When I think of Australia, especially my imagined future lifestyle in Brisbane, I envisage waking slowly to warm sunny days with no pressure to be somewhere unless I actually want to be, studying a course that I'm interested in, eating the freshest fruit and vegetables and my super-human home made muesli, warm afternoons on the verandah at Central Avenue, weekends (and weekdays) at Gold Coast or lifting rocks, digging holes and building things with my dad on the farm, then lying on the cool kitchen floor talking to Mum. All the while zipping about in my first child - the Honda. But I also see Australians, a vast generic sea of caucasian Australians, dotted with Chinese, Japanese, Korean, Taiwanese students. I don't see the daily mix of many cultures in a tiny space. Access to other cultures, particularly people who still hold onto their culture will be in very short supply. I'm not one to go to multi-cultural fests, as I said to Lucas to Tracy the other day - those festivals are generally a romanticised exaggerated display of a small part a culture has to offer. I prefer the opportunities to observe people from other countries who aren't advertising their culture. For example, going to the gym Lucas and I are quite often the only white guys in the place, occaisionally there a giant Russian, but generally we are working out with big black guys. Having never known or been around anyone of African descent in Australia - I had never realised what a naturally expressive talkative and extroverted personality so many of them have. Obviously that is a big generalisation, just like the ones that could be made about white English people - plenty of accurate stereotypes there. The people who love to dress themselves up the most and take huge amounts of care with their appearance are more often than not the black British. How this compares to people in African countries I would like to see. Anyway, that was one instance among many in a city like London that people in Australia don't get to observe in daily life and is something I will find difficult to deal with when I am back. One of my favourite things in London is watching how the black women dress, I think it is great, sometimes tacky, but not subtle and boring at least.

As I said, the other thing making me want to not disappear into the Hindu Kush asap is Heather. I won't bore people with mush, suffice to say that she is my girlfriend and appears to be a reincarnation of Mother Theresa.

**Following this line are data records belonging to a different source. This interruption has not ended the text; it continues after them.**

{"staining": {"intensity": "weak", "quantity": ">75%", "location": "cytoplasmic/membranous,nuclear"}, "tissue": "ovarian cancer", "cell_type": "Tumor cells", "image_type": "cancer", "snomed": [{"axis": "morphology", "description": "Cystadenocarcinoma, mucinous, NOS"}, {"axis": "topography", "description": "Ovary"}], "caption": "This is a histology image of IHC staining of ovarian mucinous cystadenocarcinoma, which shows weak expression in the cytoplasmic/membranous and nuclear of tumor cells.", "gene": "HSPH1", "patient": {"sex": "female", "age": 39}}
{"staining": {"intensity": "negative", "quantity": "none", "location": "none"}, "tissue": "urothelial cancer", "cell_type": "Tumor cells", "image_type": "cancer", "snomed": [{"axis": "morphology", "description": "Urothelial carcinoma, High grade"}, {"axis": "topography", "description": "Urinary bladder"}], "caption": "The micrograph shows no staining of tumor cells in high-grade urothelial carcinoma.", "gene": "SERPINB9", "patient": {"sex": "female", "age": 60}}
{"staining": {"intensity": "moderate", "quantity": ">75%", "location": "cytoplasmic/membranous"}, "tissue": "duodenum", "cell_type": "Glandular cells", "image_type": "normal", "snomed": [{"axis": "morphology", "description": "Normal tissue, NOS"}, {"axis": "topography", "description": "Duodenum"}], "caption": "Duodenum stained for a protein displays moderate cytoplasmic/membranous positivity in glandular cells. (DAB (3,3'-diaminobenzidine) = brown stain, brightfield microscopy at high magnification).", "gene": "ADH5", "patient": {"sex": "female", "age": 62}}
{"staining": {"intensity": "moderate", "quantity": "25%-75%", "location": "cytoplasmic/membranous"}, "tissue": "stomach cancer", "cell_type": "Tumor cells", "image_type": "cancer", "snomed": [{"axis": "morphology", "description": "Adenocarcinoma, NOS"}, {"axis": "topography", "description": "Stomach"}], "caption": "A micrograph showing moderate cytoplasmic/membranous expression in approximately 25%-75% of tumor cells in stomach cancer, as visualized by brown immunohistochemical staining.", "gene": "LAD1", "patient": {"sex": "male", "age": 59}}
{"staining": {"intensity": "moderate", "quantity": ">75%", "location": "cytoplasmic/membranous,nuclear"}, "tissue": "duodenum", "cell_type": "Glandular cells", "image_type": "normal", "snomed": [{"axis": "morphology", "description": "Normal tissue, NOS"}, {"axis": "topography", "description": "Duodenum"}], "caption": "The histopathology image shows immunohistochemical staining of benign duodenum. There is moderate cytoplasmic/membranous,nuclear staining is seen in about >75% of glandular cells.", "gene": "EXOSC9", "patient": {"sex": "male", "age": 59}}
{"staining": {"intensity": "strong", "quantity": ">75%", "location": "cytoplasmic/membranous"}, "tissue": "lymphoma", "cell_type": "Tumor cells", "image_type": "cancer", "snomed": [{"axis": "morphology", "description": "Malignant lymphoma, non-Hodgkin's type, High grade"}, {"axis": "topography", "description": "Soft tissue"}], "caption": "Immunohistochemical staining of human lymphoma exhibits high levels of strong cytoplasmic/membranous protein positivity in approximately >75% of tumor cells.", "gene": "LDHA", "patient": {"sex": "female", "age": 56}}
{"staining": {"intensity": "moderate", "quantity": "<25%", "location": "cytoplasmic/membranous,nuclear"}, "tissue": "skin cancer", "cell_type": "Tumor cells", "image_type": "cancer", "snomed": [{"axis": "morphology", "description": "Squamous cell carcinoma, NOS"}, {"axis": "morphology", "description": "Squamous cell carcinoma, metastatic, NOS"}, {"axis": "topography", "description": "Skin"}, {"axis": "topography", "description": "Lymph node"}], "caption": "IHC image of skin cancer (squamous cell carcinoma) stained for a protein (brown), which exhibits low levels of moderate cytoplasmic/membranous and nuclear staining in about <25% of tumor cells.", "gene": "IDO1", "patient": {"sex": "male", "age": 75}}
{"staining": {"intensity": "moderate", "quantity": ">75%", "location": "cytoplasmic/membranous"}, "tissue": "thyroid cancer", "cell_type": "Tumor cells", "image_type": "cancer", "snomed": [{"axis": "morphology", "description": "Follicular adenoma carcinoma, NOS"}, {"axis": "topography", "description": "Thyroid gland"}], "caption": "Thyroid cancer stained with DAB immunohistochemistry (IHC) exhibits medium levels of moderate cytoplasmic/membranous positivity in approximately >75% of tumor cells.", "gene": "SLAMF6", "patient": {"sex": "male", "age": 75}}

Enough of why I don't want to leave just yet! The Hindu Kush has been calling my name for far too long and I am desperate to get on the road. Living the life of a traveller again where everything you own can be carried on your back - sounds cliched but it was a lifestyle that I adored in South America and I still haven't adjusted to the repitition of the same place every day. Nest building and putting down roots is still something far off in my future and I dread the day when I'll spend more than 12 months in the same place without a good six month adventure in between. Quickly other reasons why I can't wait to get going:
- London - sh!thole
- English people (except the ones I like) - sh!t
- Working - sh!t
- English weather - sh!t
- Persia - exciting/cheap/different/unknown to me/possibly dangerous

With my array of audiovisual equipment that I'll be travelling with I'll be sure to take a lot of really bad photos and film quite a lot of my right foot as I walk along, hopefully having no battery in either camera when I need them most. Ideally it'll all get stolen in the first week and I'll break a leg after stepping on a hypodermic needle whilst running to the toilet with amoebic dysentery.

But until then I have three very intense weeks left of work - typing furiously until the clock strikes 5:20pm on Friday 30th June when I will once more be a free man. Today is the calm before the storm - a meeting in one hour will be the first event in a series of meetings and seminars that will occupy me until the last minute. That is assuming of course that the motivation levels stay at a reasonable level - day dreaming of the blue mosque of Mazar-i-sharif is not proving fruitful in this project.

I just hope that I maintain sanity as the competing pressures mount, the final night in Canberra could be repeated - doesn't matter, as long as I make to Chinese at 3am on the 1st July.

2 Comments:

Blogger futureshock101 said...

I'm confused: Where does "pain is weakness leaving the body" fit into all these plans?? After all it was you who taught me this very important lesson and it is this that keeps me from returning to Oz just yet... Anyways sounds like a great plan and I know you are happier now than you have been since South America. Hasta la vida dulce siempre!!!

Tuesday, June 13, 2006 11:33:00 pm

 
Blogger Nick said...

Physical pain is weakness leaving the body. Mental pain is something I can do without - it is probably productive but makes me want to kill everyone. Although I imagine the hunt for Osama will be quite painful at times.